May I first dispel any myths about Scots and Mars bars? Oh naughty…no, I’m not being rude, whatever you may get up to in your spare time. Quite simply, I’ve never had one, nor has anyone I’ve ever known or indeed do my close family or friends eat them as a mid-morning snack, or heaven forbid, for breakfast. The Scots are many things, but if we wanted to consume that many calories, we’d drink them instead…
It’s a funny thing being a Scot in London. Stuck between the ripple of amusement from these Southerners when I let slip a ‘wee’. Not literally of course, but my speech is so peppered with the word (I think it comes from a need to perpetuate my Scottishness) that I recently managed to blurt out in a meeting that I was going for a ‘wee wee’. ‘Um, not like I’m 5 years old and I say wee-wee I stuttered, I mean I’m going for a small wee’. Clearly, that didn’t make it any better; it was still far too much information.
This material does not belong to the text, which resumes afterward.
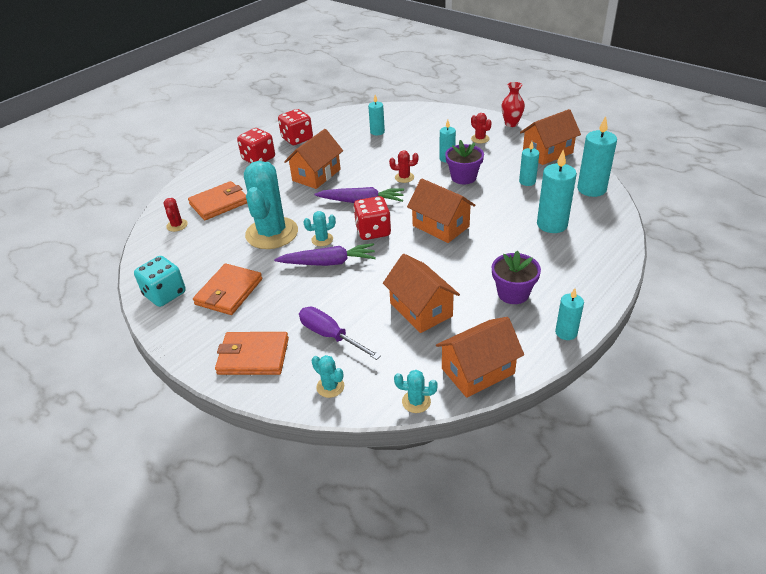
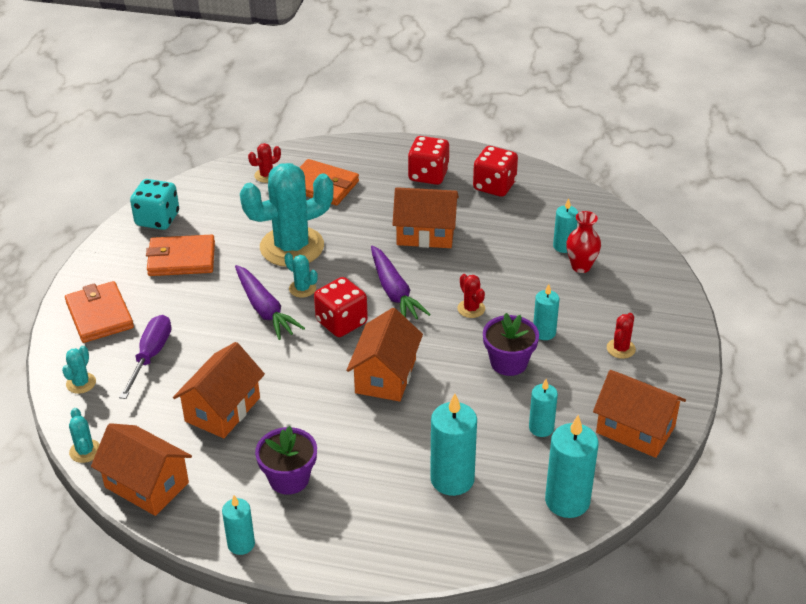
camera: 60 degrees right, 0 degrees up
(511, 124) = (690, 369): red vase -> red vase (581, 266)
So with that, entirely embarrassing and unnecessary story out of the way, what then of the other myths about Scots? Far be it for me to talk for a whole nation, but much like the Mars myth, nor are we miserly. We have far too much good sense for that. We are always the first to get a round in (as every good Scot knows, the first round is usually the smallest and least outlandish, the top shelf only gets a look in later).
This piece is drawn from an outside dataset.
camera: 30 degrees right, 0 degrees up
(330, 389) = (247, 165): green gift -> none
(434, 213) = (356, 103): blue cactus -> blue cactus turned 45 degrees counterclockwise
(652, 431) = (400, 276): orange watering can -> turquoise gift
I’m going to keep this short, so I’ll miss out the tough oats to fry like sporting prowess, political standoffs/scrutiny or philandering and our dear old Sean Connery and stick to; Do we really dislike the English that much? Don’t be daft, how could we possibly, when you make us look so damn brilliant in the eyes of the rest of the world. Many a merit comes from being an underdog.
It is, obviously, no myth of course that we always love a bit of good humoured banter… (and really, I do love an Englsh crumpet!).